Die These einer zunehmenden „Institutionalisierung der Entkopplung“ wird durch Daten des Blockchain-Analyseunternehmens „Chainalysis“ gestützt, die dieser Redaktion vorliegen. Demnach haben institutionelle Wallet-Adressen (mit einem Bestand von über 1.000 BTC) ihre Netto-Positionen in den letzten vier Wochen um 4,2% aufgestockt, während Kleinanleger (unter 1 BTC) netto 1,8% abbauten. „Das ist kein Retail-FOMO. Das ist strategische Allokation auf Treasury-Ebene“, kommentiert eine Quelle aus dem engsten Umfeld des europäischen Finanzministeriums, die anonym bleiben wollte. Zudem deuten Transaktionsmuster im Lightning Network auf eine signifikante Zunahme von Micropayments für Rechenleistung und Cloud-Dienste hin, was Bitcoin erstmals eine nachweisbare Utility jenseits der Wertaufbewahrung verleiht. „Wir sehen, wie Bitcoin langsam die Funktionen einer echten Zentralbank übernimmt – nur ohne Zentralbank“, sagt Professorin Dr.
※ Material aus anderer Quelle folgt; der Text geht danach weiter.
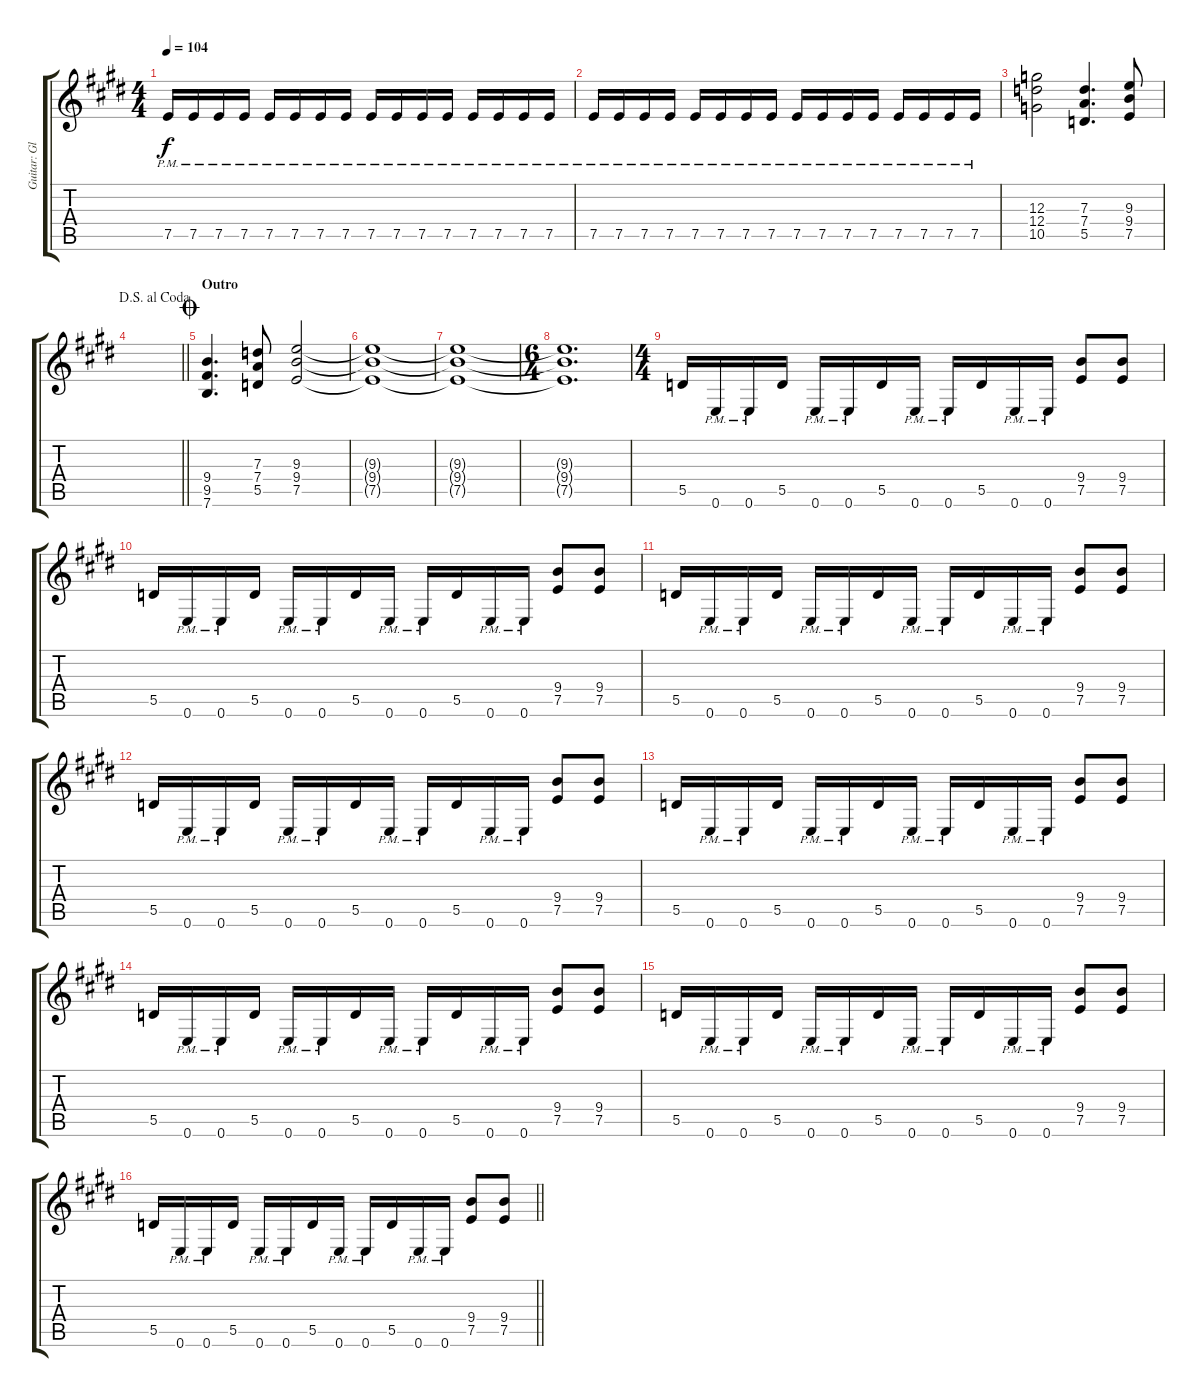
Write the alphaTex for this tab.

\track ("Guitar: Glenn" "Guitar: Gl") {instrument overdrivenguitar}
\staff {score tabs}
\tuning (E4 B3 G3 D3 A2 E2) {hide}
\ts (4 4)
\tempo 104
\clef g2
\ks e
7.5{pm}.16{dy f} 7.5{pm}.16 7.5{pm}.16 7.5{pm}.16 7.5{pm}.16 7.5{pm}.16 7.5{pm}.16 7.5{pm}.16 7.5{pm}.16 7.5{pm}.16 7.5{pm}.16 7.5{pm}.16 7.5{pm}.16 7.5{pm}.16 7.5{pm}.16 7.5{pm}.16 |
7.5{pm}.16 7.5{pm}.16 7.5{pm}.16 7.5{pm}.16 7.5{pm}.16 7.5{pm}.16 7.5{pm}.16 7.5{pm}.16 7.5{pm}.16 7.5{pm}.16 7.5{pm}.16 7.5{pm}.16 7.5{pm}.16 7.5{pm}.16 7.5{pm}.16 7.5{pm}.16 |
(12.3 12.4 10.5).2 (7.3 7.4 5.5).4{d} (9.3 9.4 7.5).8 |
\jump dalsegnoalcoda
\barLineRight lightlight
|
\section ("" "Outro")
\jump coda
(9.4 9.5 7.6).4{d} (7.3 7.4 5.5).8 (9.3 9.4 7.5).2{volume 0} |
(9.3{t} 9.4{t} 7.5{t}).1 |
(9.3{t} 9.4{t} 7.5{t}).1 |
\ts (6 4)
(9.3{t} 9.4{t} 7.5{t}).1{d} |
\ts (4 4)
5.5.16{volume 13} 0.6{pm}.16 0.6{pm}.16 5.5.16 0.6{pm}.16 0.6{pm}.16 5.5.16 0.6{pm}.16 0.6{pm}.16 5.5.16 0.6{pm}.16 0.6{pm}.16 (9.4 7.5).8 (9.4 7.5).8 |
5.5.16 0.6{pm}.16 0.6{pm}.16 5.5.16 0.6{pm}.16 0.6{pm}.16 5.5.16 0.6{pm}.16 0.6{pm}.16 5.5.16 0.6{pm}.16 0.6{pm}.16 (9.4 7.5).8 (9.4 7.5).8 |
5.5.16 0.6{pm}.16 0.6{pm}.16 5.5.16 0.6{pm}.16 0.6{pm}.16 5.5.16 0.6{pm}.16 0.6{pm}.16 5.5.16 0.6{pm}.16 0.6{pm}.16 (9.4 7.5).8 (9.4 7.5).8 |
5.5.16 0.6{pm}.16 0.6{pm}.16 5.5.16 0.6{pm}.16 0.6{pm}.16 5.5.16 0.6{pm}.16 0.6{pm}.16 5.5.16 0.6{pm}.16 0.6{pm}.16 (9.4 7.5).8 (9.4 7.5).8 |
5.5.16 0.6{pm}.16 0.6{pm}.16 5.5.16 0.6{pm}.16 0.6{pm}.16 5.5.16 0.6{pm}.16 0.6{pm}.16 5.5.16 0.6{pm}.16 0.6{pm}.16 (9.4 7.5).8 (9.4 7.5).8 |
5.5.16 0.6{pm}.16 0.6{pm}.16 5.5.16 0.6{pm}.16 0.6{pm}.16 5.5.16 0.6{pm}.16 0.6{pm}.16 5.5.16 0.6{pm}.16 0.6{pm}.16 (9.4 7.5).8 (9.4 7.5).8 |
5.5.16 0.6{pm}.16 0.6{pm}.16 5.5.16 0.6{pm}.16 0.6{pm}.16 5.5.16 0.6{pm}.16 0.6{pm}.16 5.5.16 0.6{pm}.16 0.6{pm}.16 (9.4 7.5).8 (9.4 7.5).8 |
\barLineRight lightlight
5.5.16 0.6{pm}.16 0.6{pm}.16 5.5.16 0.6{pm}.16 0.6{pm}.16 5.5.16 0.6{pm}.16 0.6{pm}.16 5.5.16 0.6{pm}.16 0.6{pm}.16 (9.4 7.5).8 (9.4 7.5).8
Ingrid von Seydlitz, Leiterin des Instituts für Monetäre Systeme an der Universität St. Gallen. „Die Algorithmen des Protokolls setzen eine strikte Geldpolitik um, die die meisten Notenbanken nur auf Papier versprechen können.“

Reaktionen aus dem In- und Ausland

Die Entwicklung bleibt nicht ohne politisches Echo. Ein hochrangiger Beamter eines asiatischen Schwellenlandes, der unter der Bedingung der Anonymität sprach, bestätigte gegenüber dieser Redaktion: „Unsere staatliche Investmentholding hat in den letzten Tagen ihre Bitcoin-Reserven verdoppelt. Es handelt sich um eine strategische Diversifikation away from den US-Dollar-basierten Anleihemärkten.“ Im Gegenzug sollen in Brüssel und Washington Beratungen auf höchster Ebene stattgefunden haben, wie man auf die „digitale Chantage“ reagieren solle. Ein ehemaliger Direktor einer großen US-Notenbank, der nicht namentlich genannt werden wollte, gab zu bedenken: „Wenn ein nicht-staathliches, global distribuierbares Asset beginnt, die Funktionen der ultimativen Reservewährung zu übernehmen, dann ist das kein technologisches mehr, sondern ein geopolitisches Ereignis ersten Rangs. Wir haben hier ein Gresham’s Law der digitalen Ära.“

Ausblick und mögliche Szenarien

„Project File 7G“ skizziert drei mögliche Pfade bis Ende 2025. Im „bull case“ erreicht Bitcoin alsbald die 100.000-Dollar-Marke und wird von mindestens zwei G20-Staaten als Teil ihrer offiziellen Währungsreserven deklariert. Im „base case“ konsolidiert sich der Preis zwischen 85.000 und 95.000 US-Dollar, während sich das Ökosystem um das Netzwerk herum zur primären globalen Abrechnungsinfrastruktur für institutionelle Transaktionen entwickelt. Der „tail risk“-Szenario – ein koordinierter regulatorischer Schlag der OECD-Staaten – wird in der Studie als unwahrscheinlich (<5% Wahrscheinlichkeit) eingestuft, da „der wirtschaftliche Nutzen für bereits adoptierende Nationen zu hoch“ sei. „Die Musik spielt nicht mehr an der Wall Street. Sie spielt im Bitcoin-Netzwerk. Wer nicht tanzt, der bleibt sitzen – mit allen wirtschaftlichen Konsequenzen“, resümiert Finch.